In my National Child Protection Week blog last September, I asked how we could best work together to reduce the impact of abuse and neglect, and ensure kids in care and detention can thrive – so that they can “grow up safe and supported”.  

Many of you will have recognised that last phrase, as it reflects the national reference point, Safe and Supported: the National Framework for Protecting Australia’s Children 2021 – 2031.

Safe and Supported sets out a framework to make sure that children grow up safe and connected to their family, community and culture. The framework identifies four priority groups, including First Nations children and young people, and children and young people in care.

In an important new initiative, Federal Ministers Amanda Rishworth and Linda Burney yesterday launched the First Action Plan under the framework, complemented by the Aboriginal and Torres Strait Islander First Action Plan. Each plans sets out eight actions through which governments (including South Australia) will work in partnership with Community leaders, and in consultation with the non‑government sector, to reduce the rate of child abuse and neglect, and its generational impacts.

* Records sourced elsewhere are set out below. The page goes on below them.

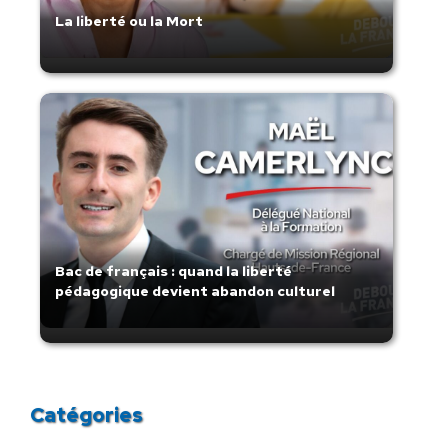
La liberté ou la Mort
Bac de français : quand la liberté
pédagogique devient abandon culturel
Catégories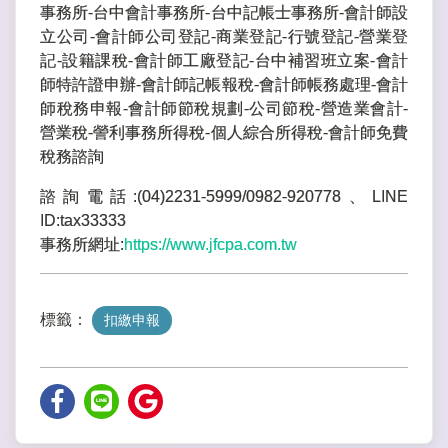
事務所-台中會計事務所-台中記帳士事務所-會計師設
立公司-會計師公司登記-商業登記-行號登記-營業登
記-設籍課稅-會計師工廠登記-台中補習班立案-會計
師特許證申辦-會計師記帳報稅-會計師帳務處理-會計
師稅務申報-會計師節稅規劃-公司節稅-營造業會計-
營業稅-謍利事務所得稅-個人綜合所得稅-會計師免費
稅務諮詢
諮詢電話:(04)2231-5999/0982-920778、LINE
ID:tax33333
事務所網址:
https://www.jfcpa.com.tw
標籤：
扣繳申報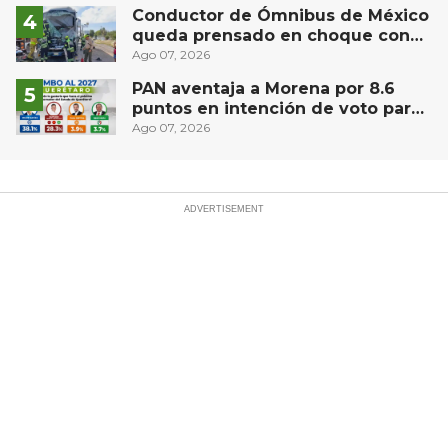
universitarios
Conductor de Ómnibus de México
queda prensado en choque con
materialista en San Juan del Río
Ago 07, 2026
PAN aventaja a Morena por 8.6
puntos en intención de voto para
gubernatura de Querétaro, según
Ago 07, 2026
Demoscopia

Central to the action plans are recognition of the need to consider the unique rights, strengths and needs of Aboriginal and Torres Strait Islander children and families. The Aboriginal and Torres Strait Islander First Action Plan aims to support a holistic and coordinated response to achieving Closing the Gap targets, including the goal of reducing the rate of over‑representation of Aboriginal and Torres Strait Islander kids in out-of-home care by 45% by 2031 (Target 12).

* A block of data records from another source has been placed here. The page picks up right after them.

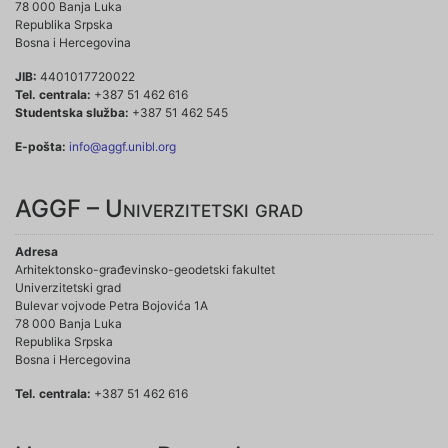
78 000 Banja Luka
Republika Srpska
Bosna i Hercegovina
JIB:
4401017720022
Tel. centrala:
+387 51 462 616
Studentska služba:
+387 51 462 545
E-pošta:
info@aggf.unibl.org
AGGF – Univerzitetski grad
Adresa
Arhitektonsko-građevinsko-geodetski fakultet
Univerzitetski grad
Bulevar vojvode Petra Bojovića 1A
78 000 Banja Luka
Republika Srpska
Bosna i Hercegovina
Tel. centrala:
+387 51 462 616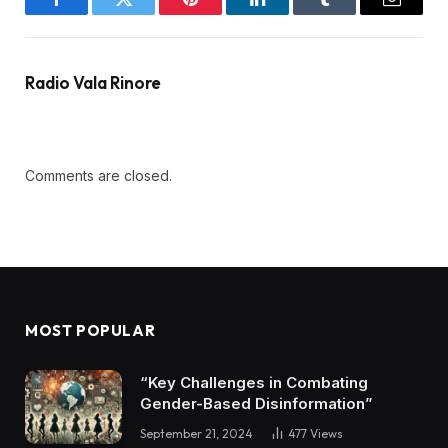
Facebook
Twitter
Pinterest
LinkedIn
Tumblr
Email
Radio Vala Rinore
Comments are closed.
MOST POPULAR
“Key Challenges in Combating
Gender-Based Disinformation”
September 21, 2024
477
Views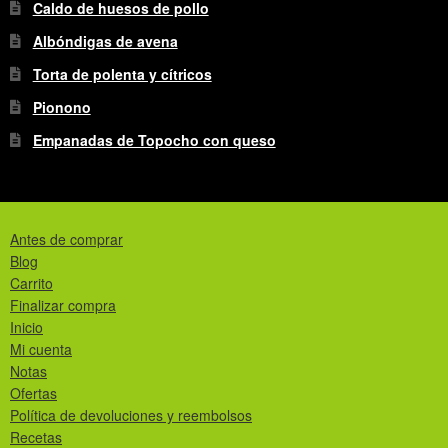
Caldo de huesos de pollo
Albóndigas de avena
Torta de polenta y cítricos
Pionono
Empanadas de Topocho con queso
Antes de comprar
Blog
Carrito
Finalizar compra
Inicio
Mi cuenta
Notas
Ofertas
Política de devoluciones y reembolsos
Recetas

Key actions under the plans include:  

      • Investment in the First Nations Community Controlled sector

      • Improved funding for early, targeted and culturally safe supports

      • Supporting First Nations self-determination, through delegating decision-making authority under child protection laws to First Nations communities

      • Full implementation of the Aboriginal and Torres Strait Islander Child Placement Principle, to the standard of active efforts

      • Improving lifetime outcomes for children and young people in care, through strategies that support access to universal services

      • Establishing a national coordinated data and research approach, embedding principles of data sovereignty for First Nations communities

      • Improving the availability and quality of legal support for Aboriginal and Torres Strait Islander children and families engaged with child protection systems

      • Designing the role of a National Advocate for Aboriginal and Torres Strait Islander Children and Young People, in consultation with First Nations communities.  

    Detailed outcomes are identified within a ten-year timeframe.  I look forward to being involved with relevant developments as they progress.